*** Block opens ***

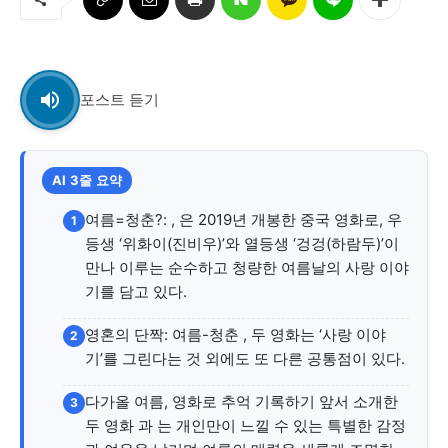
교육청
학교
기획기사
포스트 듣기
공지사항
AI 3줄 요약
여름=청춘?: , 은 2019년 개봉한 중국 영화로, 우
1
등생 ‘위화이(진비우)’와 열등생 ‘겅겅(하람두)’이
만나 이루는 순수하고 청량한 여름날의 사랑 이야
기를 담고 있다.
영혼의 단짝: 여름-청춘 , 두 영화는 ‘사랑 이야
2
기’를 그린다는 것 외에도 또 다른 공통점이 있다.
다가올 여름, 영화로 추억 기록하기 앞서 소개한
3
두 영화 과 는 개인만이 느낄 수 있는 특별한 감정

*** Block closes ***

* What you will do
Skipping the pictures, transcribe each line above exactly as it appears.

* Result for this exercise
교육청
학교
기획기사
포스트 듣기
공지사항
AI 3줄 요약
여름=청춘?: , 은 2019년 개봉한 중국 영화로, 우
1
등생 ‘위화이(진비우)’와 열등생 ‘겅겅(하람두)’이
만나 이루는 순수하고 청량한 여름날의 사랑 이야
기를 담고 있다.
영혼의 단짝: 여름-청춘 , 두 영화는 ‘사랑 이야
2
기’를 그린다는 것 외에도 또 다른 공통점이 있다.
다가올 여름, 영화로 추억 기록하기 앞서 소개한
3
두 영화 과 는 개인만이 느낄 수 있는 특별한 감정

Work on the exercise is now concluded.